### ARTIKEL
Selasa, 05 Maret 2013

Perbanditan di Jawa Kuno



Boechari
(artikel diambil dari buku Melacak Sejarah Kuno Indonesia Lewat Prasasti)


Naskah-naskah hukum dari kerajaan-kerajaan kuno di Indonesia menggambarkan bahwa masyarakat Jawa Kuna bukanlah suatu masyarakat yang senantiasa aman, tentram dan damai, jauh dari segala tindak kejahatan. Dari naskah Pūrwādhigama diketahui bahwa sistem pengadilan zaman klasik membagi segala macam tindak pidana dan perdata ke dalam delapan belas jenis kejahatan yang disebut aṣṭadaśawyawahāra, yaitu tan kasahuraniṅ pihutaṅ (tidak membayar kembali hutang), tan kawehaniṅ patuwāwa (tidak membayar uang jaminan), adwal tan dṛwya (menjual barang yang bukan miliknya), tan kaduman ulihiṅ kinabehan (tidak kebagian hasil kerja sama, atau persengketaan antara kompanyon), karuddhaniṅ huwus winehaken (minta kembali apa yang telah diberikan), tan kawehaniṅ upahan (tidak memberi upah atau imbalan), adwa riṅ samaya (ingkar janji), alarambeknyan pamelinya (pembatalan taransaksi jual beli), wiwādaniṅ pinaṅwaken mwaṅ maṅwan (persengketaan antara pemilik ternak dan pemggembalanya), kahucapaniṅ wates (persengketaan mengenai batas-batas tanah), daṇdaniṅ saharṣa wākparuṣya (hukuman atas penghinaan dan makian), pawṛttiniṅ maliṅ (pencurian), ulaḥ sāhasa (tindak kekerasan), ulaḥ tan yogya riṅ laki strī (perbuatan tidak pantas terhadap suami-istri), kadumaniṅ dṛwya (pembagian hak milik atau pembagian warisan), totohan praṇi dan totohan tan praṇi (taruhan dan perjudian) (van Naerssen, 1941b).

### MATERI YANG DIBERIKAN
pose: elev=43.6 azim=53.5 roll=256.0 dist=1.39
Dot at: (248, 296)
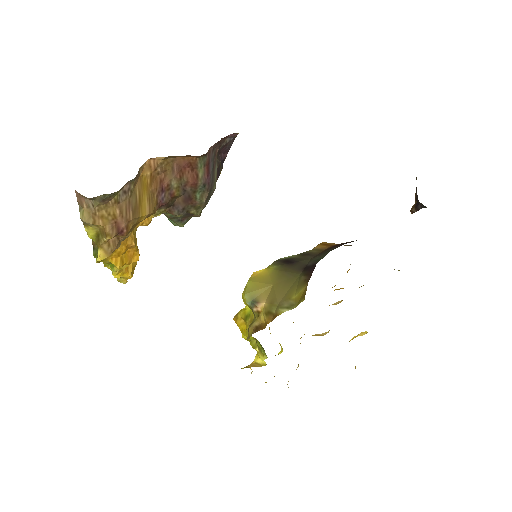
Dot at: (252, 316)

### SOAL SINGKAT 1
Jawab tiga pertanyaan berikut dari artikel tentang perbanditan di Jawa Kuno.
(a) Dari buku apa artikel itu diambil?
(b) Dari naskah apa diketahui pembagian tindak pidana dan perdata ke dalam delapan belas jenis kejahatan?
(c) Apa arti "kahucapaniṅ wates"?
### SOAL SINGKAT 2
Tolong lanjutkan artikel tentang perbanditan di Jawa Kuno, mulai sesudah kalimat terakhirnya.

### JAWABAN 1
(a) Melacak Sejarah Kuno Indonesia Lewat Prasasti
(b) Naskah Pūrwādhigama
(c) Persengketaan mengenai batas-batas tanah

### JAWABAN 2
Secara umum prasasti yang menyebut denda-denda atas segala tindak pidana dan perdata sebagai salah satu sumber dana kerajaan dengan istilah sukhaduḥkha adalah prasasti Saṅsaṅ (907 M), kemudian prasasti Saṅguran (928 M) merinci sukhaduḥkha itu sebagai berikut: mayaṅ tan pawwaḥ ‘bunga pinang atau bunga kelapa yang tidak menjadi buah’, walū rumambat iṅ natar ‘waluh atau labu yang menjalar di halaman, wipati waṅkay kābunan ‘kejatuhan mayat yang terkena embun’, rāh kasawur iṅ dalan ‘darah yang terhambur di jalan’, wākcapala ‘memaki-maki’, dūhilaten ‘menuduh’, hidu kasirat ‘meludahi’, hastacapala ‘memukul dengan tangan’, mamijilaken turuḥniṅ kikir ‘mengeluarkan senjata tajam’, mamūk ‘mengamuk’, mamumpaṅ ‘suatu tindak kekerasan terhadap wanita’, lūdan [1], tūtan [2], ḍaṇḍa kuḍaṇḍa ‘pukul memukul’, bhaṇḍihalādi [3].

Dari daftar diatas tampak bahwa prasasti-prasasti tidak menyebut keseluruhan aṣṭadaśawyawahāra, tetapi hanya taṅ kasahuraniṅ pihutaṅ, kahucapaniṅ wates, saharṣa wākparuṣya dan ulaḥ sāhasa. Sebagian besar dari jenis kejahatan yang disebut di dalam prasasti itu dapat digolongkan ke dalam ulaḥ sāhasa.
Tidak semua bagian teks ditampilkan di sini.